- WHAT YOU WILL DO: The result should hold only the lines from the one with "TABLE 3 | Patient in-hospital and long-term" through the final line of the data below, transcribed exactly, pictures left out.

- DATA PROVIDED:
• • •

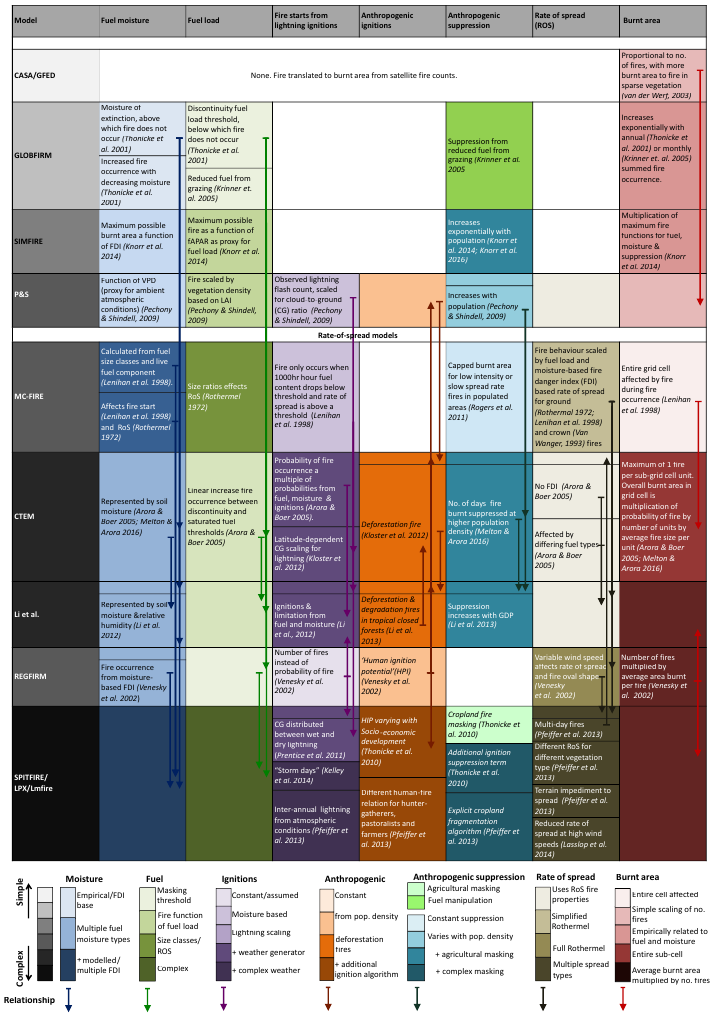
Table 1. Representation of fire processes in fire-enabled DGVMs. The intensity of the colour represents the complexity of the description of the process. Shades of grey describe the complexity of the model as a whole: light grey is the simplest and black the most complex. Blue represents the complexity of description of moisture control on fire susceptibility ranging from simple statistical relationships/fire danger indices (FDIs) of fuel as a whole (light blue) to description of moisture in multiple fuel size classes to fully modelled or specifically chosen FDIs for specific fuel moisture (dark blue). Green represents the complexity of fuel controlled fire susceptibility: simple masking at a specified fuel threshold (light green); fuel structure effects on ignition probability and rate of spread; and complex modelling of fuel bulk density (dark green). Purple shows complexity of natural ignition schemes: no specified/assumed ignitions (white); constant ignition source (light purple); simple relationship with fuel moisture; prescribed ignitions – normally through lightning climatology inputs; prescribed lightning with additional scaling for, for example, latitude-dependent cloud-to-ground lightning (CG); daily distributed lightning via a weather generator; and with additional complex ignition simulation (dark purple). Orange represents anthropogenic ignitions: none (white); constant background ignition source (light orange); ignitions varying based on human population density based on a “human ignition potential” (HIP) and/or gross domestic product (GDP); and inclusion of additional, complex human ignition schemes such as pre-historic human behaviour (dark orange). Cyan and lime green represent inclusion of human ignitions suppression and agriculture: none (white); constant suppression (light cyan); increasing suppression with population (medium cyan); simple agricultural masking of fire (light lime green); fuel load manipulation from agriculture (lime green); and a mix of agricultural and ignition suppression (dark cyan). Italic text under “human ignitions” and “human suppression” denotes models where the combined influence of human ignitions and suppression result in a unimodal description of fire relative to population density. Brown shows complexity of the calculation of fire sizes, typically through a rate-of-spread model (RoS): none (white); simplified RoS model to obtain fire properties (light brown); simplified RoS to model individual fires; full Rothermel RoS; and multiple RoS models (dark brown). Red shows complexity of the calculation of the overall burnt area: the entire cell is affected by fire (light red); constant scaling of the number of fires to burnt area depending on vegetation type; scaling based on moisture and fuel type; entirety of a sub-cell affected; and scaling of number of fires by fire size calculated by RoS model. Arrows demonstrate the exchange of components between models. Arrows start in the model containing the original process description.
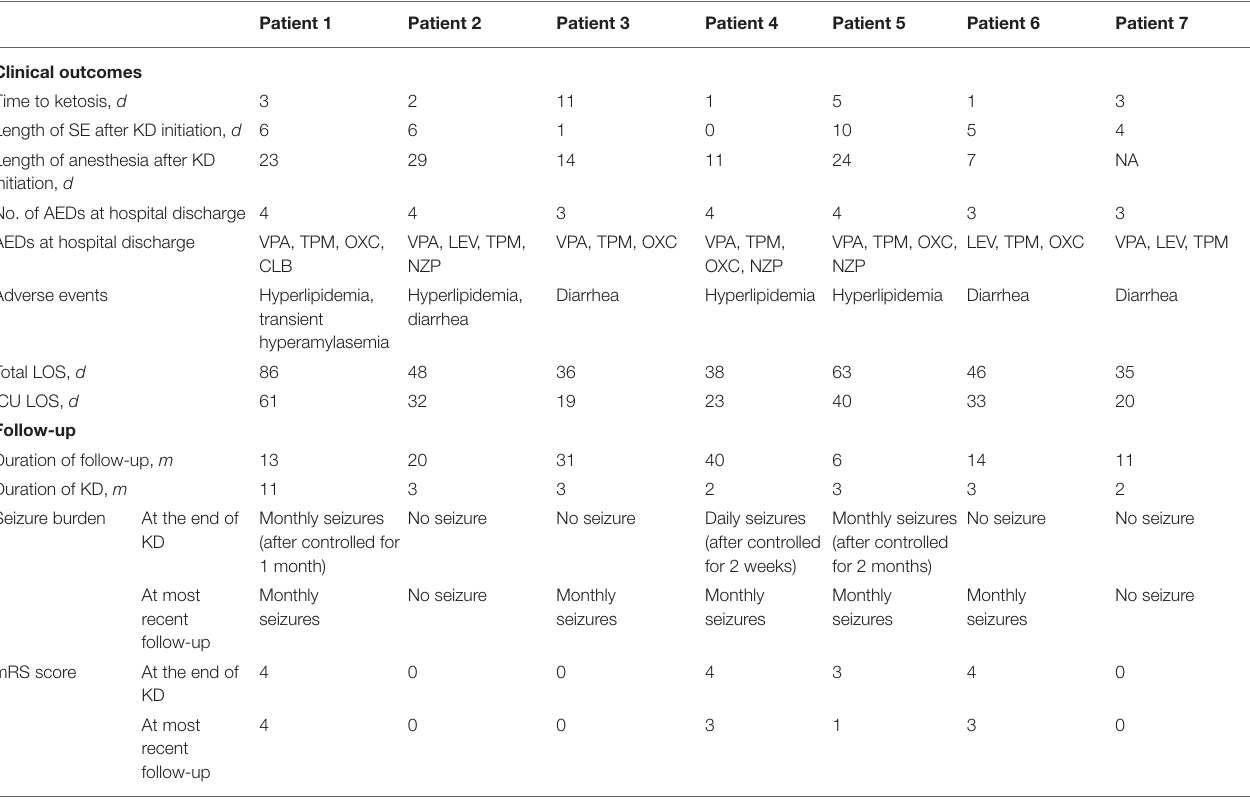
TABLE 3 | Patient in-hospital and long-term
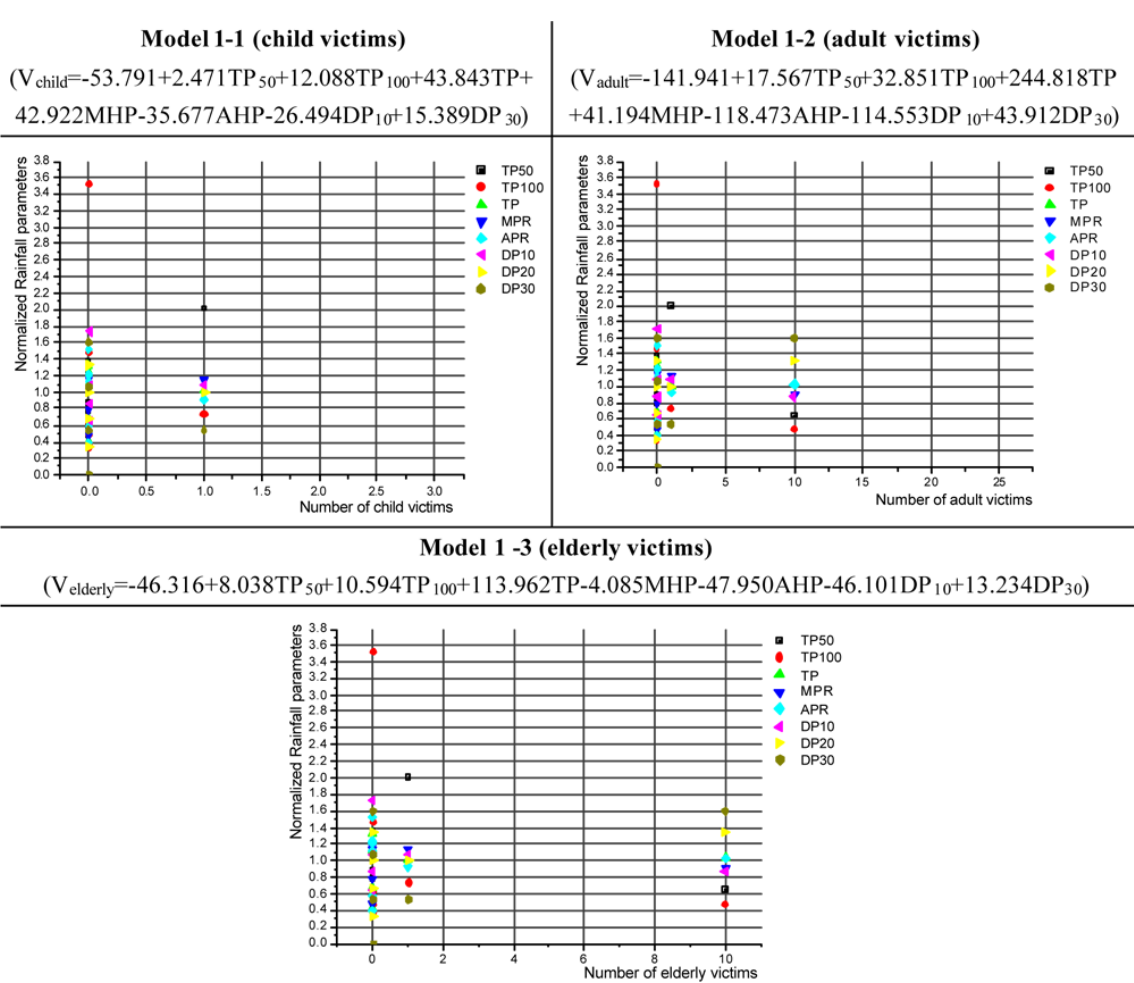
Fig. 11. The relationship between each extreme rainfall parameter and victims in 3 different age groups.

• • •

- SOLVED EXERCISE:
TABLE 3 | Patient in-hospital and long-term
Fig. 11. The relationship between each extreme rainfall parameter and victims in 3 different age groups.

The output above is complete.